部活前のグラウンド脇。
沢村、降谷、春市、金丸、東条……いつもの沢村世代が、なまえを中心に賑やかに騒いでいた。
笑い声が飛び交う中、御幸はキャッチャーミットを片手に通りすぎる——つもりだった。

……なのに、どうしても視線がなまえに吸い寄せられる。
笑った顔、目を細めて沢村の話を聞く横顔。
胸の奥で、微かなモヤモヤが膨らんでいく。

(距離、近くね?)

ーー

部活後。
今日は帰宅組のなまえを、誰が送るかという話になった。
いつもは沢村世代が自然に付き添っていたが、御幸が低い声で口を開く。

「……俺が送る」

「えっ、御幸先輩?」
「隠してたけど、俺たち付き合ってるから」

一瞬、その場が静まり返る。
なまえも驚いて御幸を見るが、彼は少しも視線を逸らさない。

「だから、これからは毎回俺が送る。

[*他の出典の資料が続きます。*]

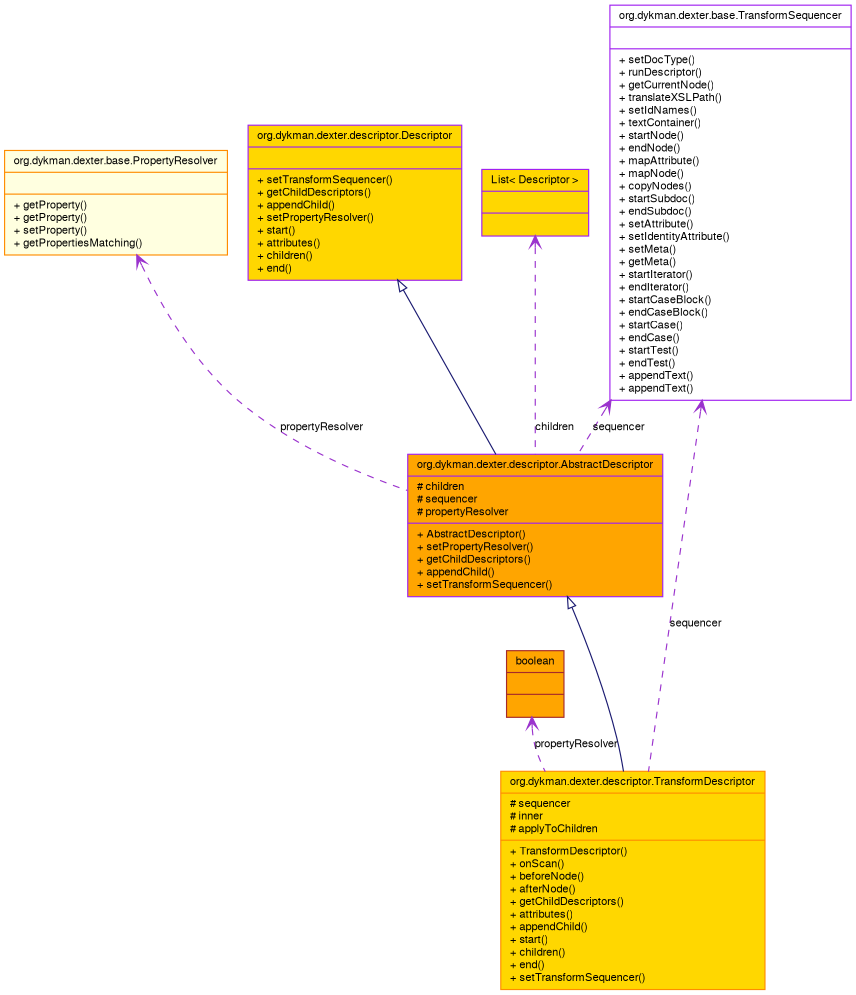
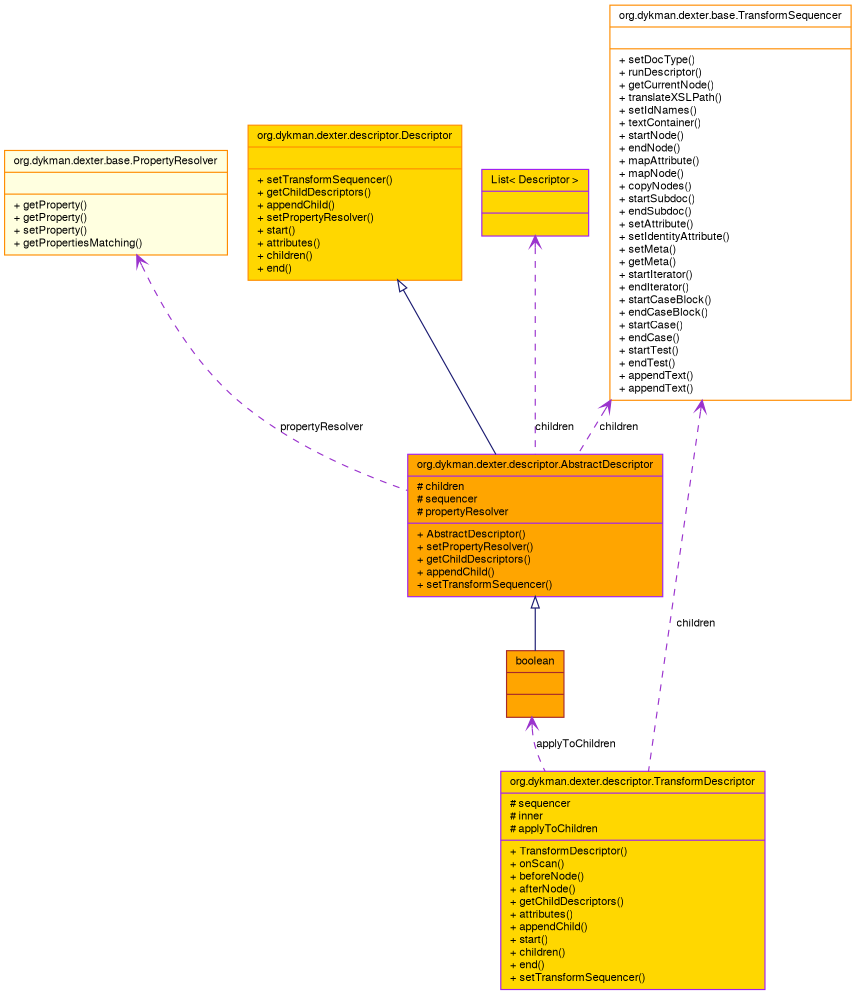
  digraph {
    node [color=purple fillcolor=gold fontname=FreeSans fontsize=10 shape=record style=filled]
    edge [arrowtail=open color=darkorchid3 dir=back fontname=FreeSans fontsize=10 labelfontname=FreeSans labelfontsize=10 style=dashed]
-   n1 [color=darkorange fontcolor=black height=0.2 label="{org.dykman.dexter.descriptor.TransformDescriptor\n|# sequencer\l# inner\l# applyToChildren\l|+ TransformDescriptor()\l+ onScan()\l+ beforeNode()\l+ afterNode()\l+ getChildDescriptors()\l+ attributes()\l+ appendChild()\l+ start()\l+ children()\l+ end()\l+ setTransformSequencer()\l}" width=0.4]
+   n1 [fontcolor=black height=0.2 label="{org.dykman.dexter.descriptor.TransformDescriptor\n|# sequencer\l# inner\l# applyToChildren\l|+ TransformDescriptor()\l+ onScan()\l+ beforeNode()\l+ afterNode()\l+ getChildDescriptors()\l+ attributes()\l+ appendChild()\l+ start()\l+ children()\l+ end()\l+ setTransformSequencer()\l}" width=0.4]
    n2 [fillcolor=orange height=0.2 label="{org.dykman.dexter.descriptor.AbstractDescriptor\n|# children\l# sequencer\l# propertyResolver\l|+ AbstractDescriptor()\l+ setPropertyResolver()\l+ getChildDescriptors()\l+ appendChild()\l+ setTransformSequencer()\l}" width=0.4]
-   n3 [height=0.2 label="{org.dykman.dexter.descriptor.Descriptor\n||+ setTransformSequencer()\l+ getChildDescriptors()\l+ appendChild()\l+ setPropertyResolver()\l+ start()\l+ attributes()\l+ children()\l+ end()\l}" width=0.4]
+   n3 [color=darkorange height=0.2 label="{org.dykman.dexter.descriptor.Descriptor\n||+ setTransformSequencer()\l+ getChildDescriptors()\l+ appendChild()\l+ setPropertyResolver()\l+ start()\l+ attributes()\l+ children()\l+ end()\l}" width=0.4]
    n4 [color=darkorange fillcolor=lightyellow height=0.2 label="{org.dykman.dexter.base.PropertyResolver\n||+ getProperty()\l+ getProperty()\l+ setProperty()\l+ getPropertiesMatching()\l}" width=0.4]
-   n5 [fillcolor=white height=0.2 label="{org.dykman.dexter.base.TransformSequencer\n||+ setDocType()\l+ runDescriptor()\l+ getCurrentNode()\l+ translateXSLPath()\l+ setIdNames()\l+ textContainer()\l+ startNode()\l+ endNode()\l+ mapAttribute()\l+ mapNode()\l+ copyNodes()\l+ startSubdoc()\l+ endSubdoc()\l+ setAttribute()\l+ setIdentityAttribute()\l+ setMeta()\l+ getMeta()\l+ startIterator()\l+ endIterator()\l+ startCaseBlock()\l+ endCaseBlock()\l+ startCase()\l+ endCase()\l+ startTest()\l+ endTest()\l+ appendText()\l+ appendText()\l}" width=0.4]
+   n5 [color=darkorange fillcolor=white height=0.2 label="{org.dykman.dexter.base.TransformSequencer\n||+ setDocType()\l+ runDescriptor()\l+ getCurrentNode()\l+ translateXSLPath()\l+ setIdNames()\l+ textContainer()\l+ startNode()\l+ endNode()\l+ mapAttribute()\l+ mapNode()\l+ copyNodes()\l+ startSubdoc()\l+ endSubdoc()\l+ setAttribute()\l+ setIdentityAttribute()\l+ setMeta()\l+ getMeta()\l+ startIterator()\l+ endIterator()\l+ startCaseBlock()\l+ endCaseBlock()\l+ startCase()\l+ endCase()\l+ startTest()\l+ endTest()\l+ appendText()\l+ appendText()\l}" width=0.4]
    n6 [height=0.2 label="{List\< Descriptor \>\n||}" width=0.4]
    n7 [color=brown fillcolor=orange height=0.2 label="{boolean\n||}" width=0.4]
-   n2 -> n1 [arrowtail=empty color=midnightblue style=solid]
+   n2 -> n7 [arrowtail=empty color=midnightblue style=solid]
    n3 -> n2 [arrowtail=empty color=midnightblue style=solid]
    n4 -> n2 [label=propertyResolver]
-   n5 -> n1 [label=sequencer]
-   n5 -> n2 [label=sequencer]
+   n5 -> n1 [label=children]
+   n5 -> n2 [label=children]
    n6 -> n2 [label=children]
-   n7 -> n1 [label=propertyResolver]
+   n7 -> n1 [label=applyToChildren]
  }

……いいよな?」

「……うん」

沢村たちのざわめきを背に、御幸はなまえの肩を軽く引き寄せた。
その手の温もりが、モヤモヤをすべて溶かしていくみたいでーー。

ーー

帰り道、寄り道をして二人きりの公園。
ふと御幸が小さく笑いながら言った。

「……余裕ねぇな、俺」

なまえはその言葉に目を細めて、少しだけ照れた声で返す。

「皆チームメイトだから……でもね、私のことを名前で呼ぶ男の人は、一也くんだけだよ」

その瞬間、御幸の心臓が一瞬止まった。
彼女の言葉に、胸の奥が熱く締め付けられるようで——。

「……なまえ」

初めて名前で呼ばれた響きに、声が震える。
彼はそっと彼女の手を握り、そっと囁いた。

「俺だけだ、ってこと、忘れるなよ」

静かな夜の中、二人の距離がまた一歩縮まった気がした。